I'm also trying to decide whether to keep this car out of warranty. In the last 4 months I've had tons of electrical problems. The chargeport, on-board charger, TPMS, DC to DC converter, headlights all failed. Finally just a few days ago the HV battery failed. Car had to be towed 3 times. I have the ESA and each of those issues cost me a deductible, as they happened several weeks apart. I would get the car back from service, then something else would fail. Probably root cause of all these electrical failure was the HV battery all along, so now that it has finally been replaced (under warranty), maybe the car will be good for more than 3 weeks without something new failing on me.
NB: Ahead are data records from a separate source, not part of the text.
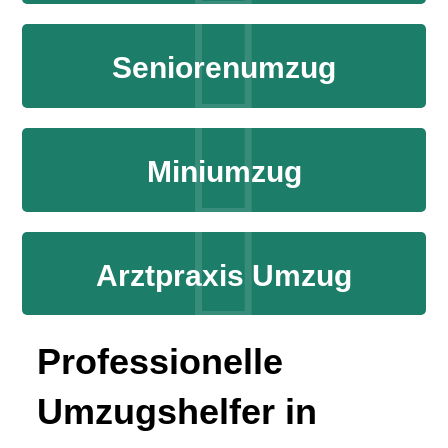
Seniorenumzug
Miniumzug
Arztpraxis Umzug
Professionelle
Umzugshelfer in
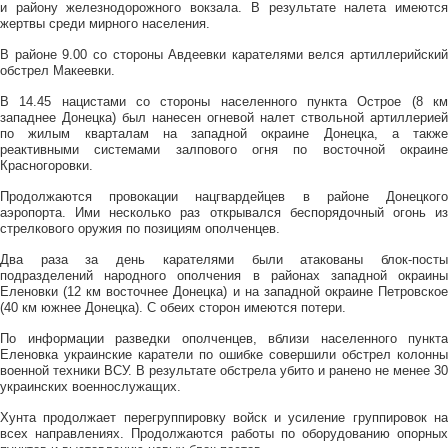
и району железнодорожного вокзала. В результате налета имеются
жертвы среди мирного населения.
В районе 9.00 со стороны Авдеевки карателями велся артиллерийский
обстрел Макеевки.
В 14.45 нацистами со стороны населенного пункта Острое (8 км
западнее Донецка) был нанесен огневой налет ствольной артиллерией
по жилым кварталам на западной окраине Донецка, а также
реактивными системами залпового огня по восточной окраине
Красногоровки.
Продолжаются провокации нацгвардейцев в районе Донецкого
аэропорта. Ими несколько раз открывался беспорядочный огонь из
стрелкового оружия по позициям ополченцев.
Два раза за день карателями были атакованы блок-посты
подразделений народного ополчения в районах западной окраины
Еленовки (12 км восточнее Донецка) и на западной окраине Петровское
(40 км южнее Донецка). С обеих сторон имеются потери.
По информации разведки ополченцев, вблизи населенного пункта
Еленовка украинские каратели по ошибке совершили обстрел колонны
военной техники ВСУ. В результате обстрела убито и ранено не менее 30
украинских военнослужащих.
Хунта продолжает перегруппировку войск и усиление группировок на
всех направлениях. Продолжаются работы по оборудованию опорных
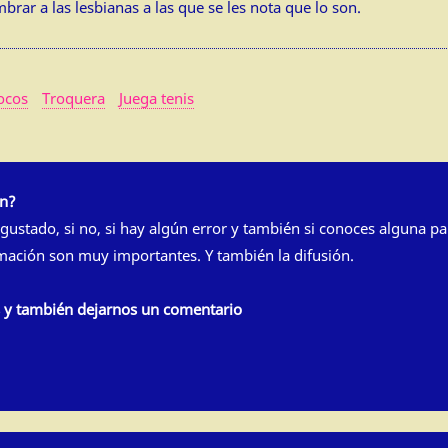
rar a las lesbianas a las que se les nota que lo son.
cocos
Troquera
Juega tenis
ón?
 gustado, si no, si hay algún error y también si conoces alguna pa
rmación son muy importantes. Y también la difusión.
s y también dejarnos un comentario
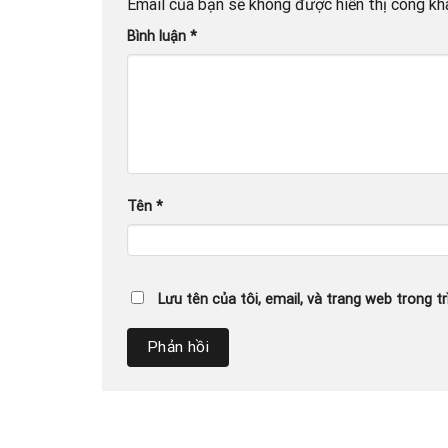
Email của bạn sẽ không được hiển thị công kha
Bình luận
*
Tên
*
Lưu tên của tôi, email, và trang web trong tr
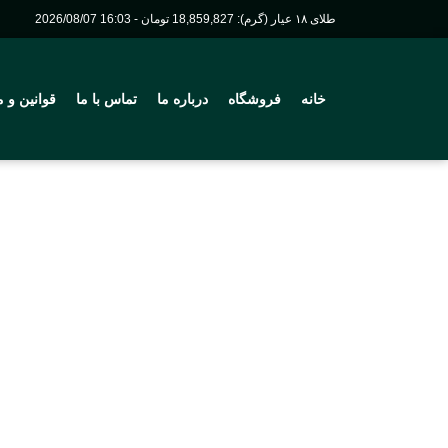
طلای ۱۸ عیار (گرم): 18,859,827 تومان - 16:03 2026/08/07
خانه
فروشگاه
درباره ما
تماس با ما
قوانین و 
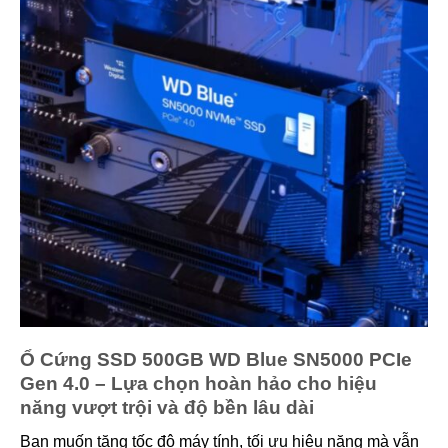
Ổ Cứng SSD 500GB WD Blue SN5000 PCIe
Gen 4.0 – Lựa chọn hoàn hảo cho hiệu
năng vượt trội và độ bền lâu dài
Bạn muốn tăng tốc độ máy tính, tối ưu hiệu năng mà vẫn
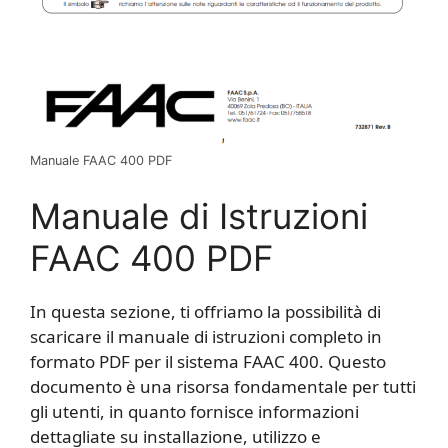
Manuale FAAC 400 PDF
Manuale di Istruzioni
FAAC 400 PDF
In questa sezione, ti offriamo la possibilità di
scaricare il manuale di istruzioni completo in
formato PDF per il sistema FAAC 400. Questo
documento è una risorsa fondamentale per tutti
gli utenti, in quanto fornisce informazioni
dettagliate su installazione, utilizzo e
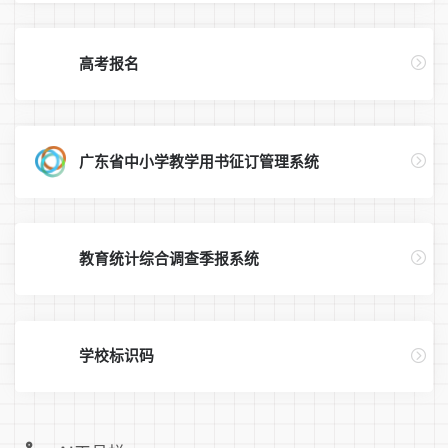
高考报名
广东省中小学教学用书征订管理系统
教育统计综合调查季报系统
学校标识码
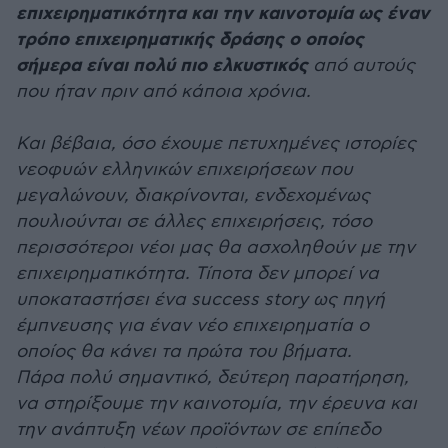
επιχειρηματικότητα και την καινοτομία ως έναν
τρόπο επιχειρηματικής δράσης ο οποίος
σήμερα είναι πολύ πιο ελκυστικός
από αυτούς
που ήταν πριν από κάποια χρόνια.
Και βέβαια, όσο έχουμε πετυχημένες ιστορίες
νεοφυών ελληνικών επιχειρήσεων που
μεγαλώνουν, διακρίνονται, ενδεχομένως
πουλιούνται σε άλλες επιχειρήσεις, τόσο
περισσότεροι νέοι μας θα ασχοληθούν με την
επιχειρηματικότητα. Τίποτα δεν μπορεί να
υποκαταστήσει ένα success story ως πηγή
έμπνευσης για έναν νέο επιχειρηματία ο
οποίος θα κάνει τα πρώτα του βήματα.
Πάρα πολύ σημαντικό, δεύτερη παρατήρηση,
να στηρίξουμε την καινοτομία, την έρευνα και
την ανάπτυξη νέων προϊόντων σε επίπεδο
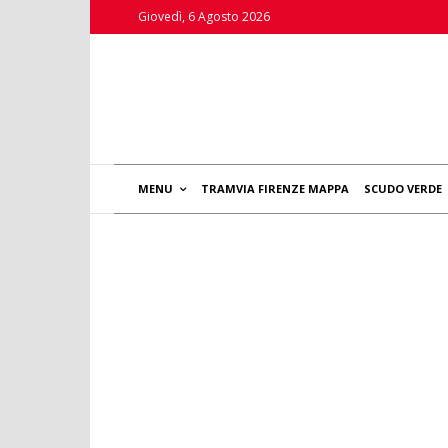
Giovedì, 6 Agosto 2026
MENU
TRAMVIA FIRENZE MAPPA
SCUDO VERDE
Model S refresh are sure looking nice about now...
 
I just sold it a month ago via Carvana. I loved the car, even 8 years later, but did not want to own it outside of the battery/drive train warranty. Big ticket items that needed to be repaired:
  • Drive unit, for excessive noise @ ~10K miles, under warranty
  • DC-DC contactor @ ~40K miles, under warranty
  • Driver's side door handle @ ~90K miles, under warranty
  • On-board DC charger replacement @ ~105K miles, ~$2,500 (essentially the same issue you had)
  • Passenger's side door handle @ ~110K miles, ~$250
  • HV battery pack @ ~136K for > 30% degradation, under warranty
I will point out that are 3rd-party shops that will do repairs of the drive unit and battery packs now, which can significantly reduce cost of repairs. Check with your local Tesla Owners Club and or search these forums for details.
Can I ask what you got for your '13 Tesla (w/ details (i.e., miles, options))? Did it take awhile (being that your warranty was pretty much over) to sell? Mine is the 'first edition' '12 MS w/ 50kmi Performance Version (pretty much all the upgrades except the moon roof). A purchased the car last April at 40kmi for $35k. Out of curiosity I inquired what Tesla would offer me -- they offered $25k.